Unmet childhood needs leave behind gaping holes of emptiness - emptiness that, when unresolved, becomes a source of conflict in our life. A conflict - an inner turmoil - that we then project onto others. We subconsciously project our emptiness and pain - our unmet needs and feelings of loneliness - onto others in hopes that they, in return, might make us feel whole. This is a very dangerous myth and one that far too many of us fall into the trap of. The belief that someone else completes you or makes you whole. No, you complete; only you can do that. You are a whole person - point, blank, period. I’m no mathematician, but I know enough to know that the grand sum of two whole people is greater than the grand sum of two people who are seemingly half empty. Are you picking up what I’m throwing down?


From Understanding to Loving

One of the simplest ways to identify the healthy and whole people in your life is to look for the individuals surrounding you who are comfortable and at peace being alone.

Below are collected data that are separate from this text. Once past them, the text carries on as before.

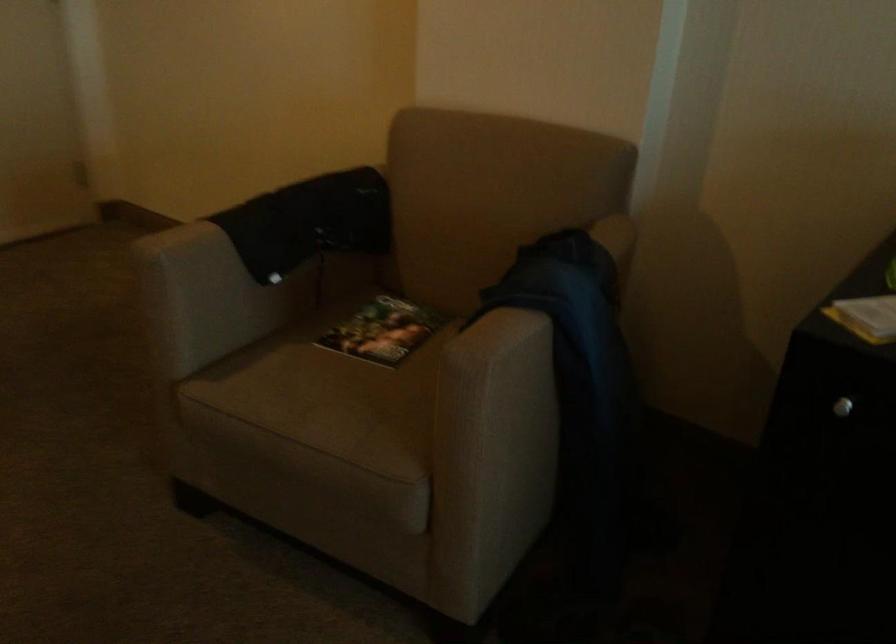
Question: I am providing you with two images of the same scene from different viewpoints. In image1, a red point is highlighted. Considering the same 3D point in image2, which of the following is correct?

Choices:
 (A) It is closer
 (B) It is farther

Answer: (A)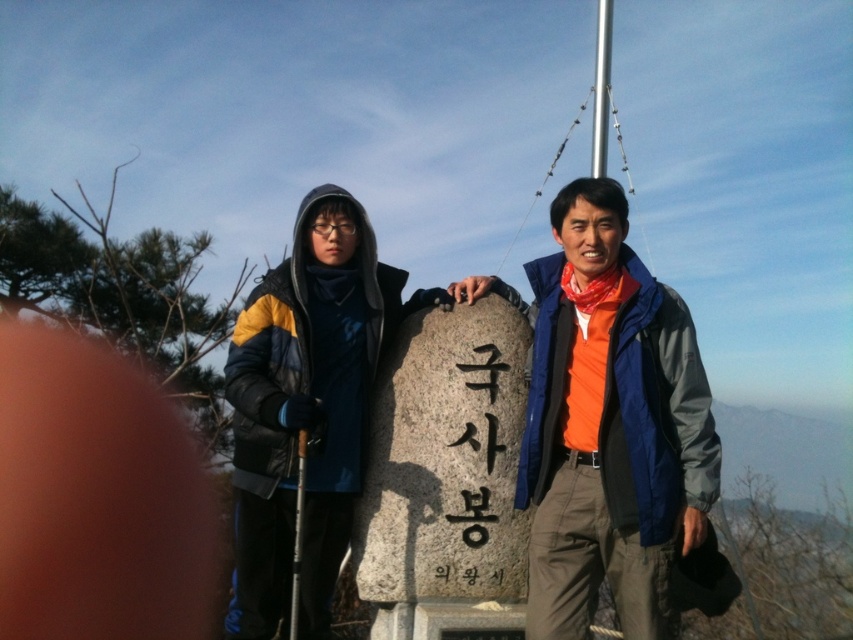
Is black stone at center further to the viewer compared to matte black ski pole at center?

That is True.

Is point (486, 440) in front of point (300, 516)?

No.

This screenshot has width=853, height=640. I want to click on black stone at center, so click(474, 516).

Image resolution: width=853 pixels, height=640 pixels. I want to click on gray stone at center, so click(x=445, y=460).

This screenshot has height=640, width=853. I want to click on gray stone at center, so click(445, 460).

How far apart are orange fabric scarf at center and matte black ski pole at center?

orange fabric scarf at center is 3.14 meters away from matte black ski pole at center.

Can you confirm if orange fabric scarf at center is positioned above matte black ski pole at center?

Yes, orange fabric scarf at center is above matte black ski pole at center.

Locate an element on the screen. Image resolution: width=853 pixels, height=640 pixels. orange fabric scarf at center is located at coordinates (610, 428).

Identify the location of orange fabric scarf at center. The width and height of the screenshot is (853, 640). click(x=610, y=428).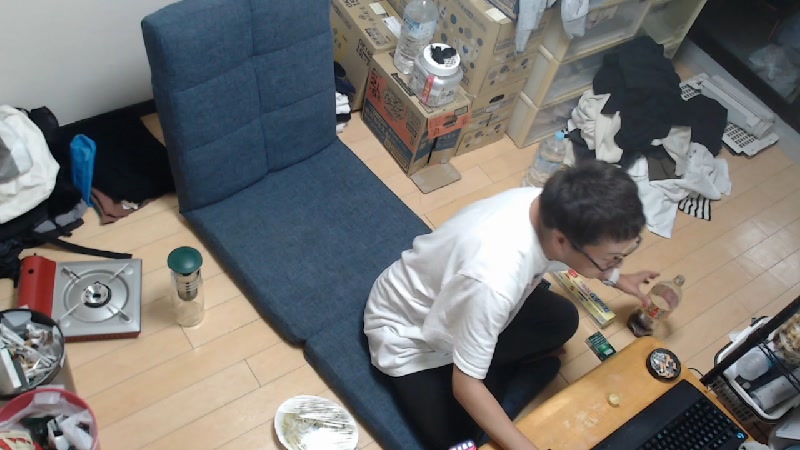
Locate an element on the screen. bottle lid is located at coordinates click(x=617, y=401).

These are the individuals in your life who have embraced the practice and the process of stillness and of silence - both literally and figuratively speaking, that is. Figurative silence - freeing yourself up from the noise of distraction(s) - is to remove the people and the things from your life that are not serving you in a reciprocal and healthy manner. They are not life-giving. Rather, they are just the opposite. They are life-draining. When you remove the noise - the distractions of life - you are then afforded the time and spaciousness to get to know your truest sense of self. And it is in that very space that you will be afforded the opportunity to explore and sit with yourself. Within this space, you will begin the process of unearthing your unmet needs > your unresolved conflict. And as you return to this stillness and this space, time and time again, you will begin to experience reconciliation within the “self” and ultimately, healing. A process that moves the “self” closer toward the experience of feeling and being whole.


I use the word “process” here because it is important to note that wholeness is not a point at which one ever truly arrives. Rather, it is the horizon - the setting of the sun where the ocean meets the sky - that one sails toward on their journey toward discovering one’s truest sense of self. This is the path of both liberation and of suffering. Of capsizing waves and of gleaming skies. The fringes of your unchartered map where one begins to move from the known to the unknown. From discomfort to growth.


It is on this journey that you will understand what it means to embrace aloneness, and where you will begin to revel in all of its profound beauty and might. For this is the journey of self-love and of self-acceptance. This is the road less traveled. This is the road toward your inner kingdom of peace and happiness and joy. This is what it means to embrace the comfortability of being alone without actually being lonely.